Scientists found both potentially new and previously discovered Alzheimer’s disease genetic risk factors by analyzing the genomes of a relatively small group of people who were identified as being of Ashkenazi Jewish ancestry. The results from the NIA-funded study, published in Alzheimer’s & Dementia, suggest that genomic studies of Ashkenazi Jewish people and other closely related “genetic founder” groups may help clarify the genetic basis for Alzheimer’s.
People of Ashkenazi ancestry descend from a population of Jewish people who founded communities in Central and Eastern Europe during the Middle Ages. For many centuries, Ashkenazi Jewish communities in Europe were culturally isolated from non-Jewish Europeans, and as a result, the population is genetically distinct from non-Jewish Europeans. Due to this reduction in genetic variation, or “founder effect,” several hereditary diseases and types of cancer are found predominantly or more frequently in people of Ashkenazi Jewish descent. In this study, the researchers hypothesized that Alzheimer’s disease genetic risk factors may appear more frequently — and thus be easier to identify — than in broader, more genomically diverse European populations.

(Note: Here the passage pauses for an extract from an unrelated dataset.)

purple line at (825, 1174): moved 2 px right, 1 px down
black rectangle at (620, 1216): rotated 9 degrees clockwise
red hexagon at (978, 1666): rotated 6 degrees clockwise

Led by scientists at Boston University, the researchers used genomic information about the Ashkenazi Jewish population to analyze data of three different large genomic and genetic Alzheimer’s disease studies involving more than 80,000 participants of European descent. More than 6,500 individuals appeared to be of Ashkenazi Jewish descent. Approximately 2,800 of these people were diagnosed with Alzheimer’s and about 3,700 were not.
By comparing those who had Alzheimer’s with those who did not, the researchers found previously identified risk factors such as variants of genes called APOE and TREM2. The APOE associations were relatively strong given the small sample size. They also found several potential new risk factors that had borderline levels of association with Alzheimer’s. For example, one was found linked to a gene called RAB3B, which is involved in the release of dopamine, an important chemical signal in the brain.
Experiments on autopsied brain tissue provided further support for the idea that the variants identified by this analysis are Alzheimer’s disease genetic risk factors. The researchers note that studying a population with very similar genetics enabled them to uncover new genes that would have been hard to identify in a genetically heterogeneous population.
Further studies are needed to confirm these findings and potentially identify other genetic changes associated with Alzheimer’s in people of Ashkenazi Jewish descent or in other historically isolated populations.
This research was supported in part by NIA grants.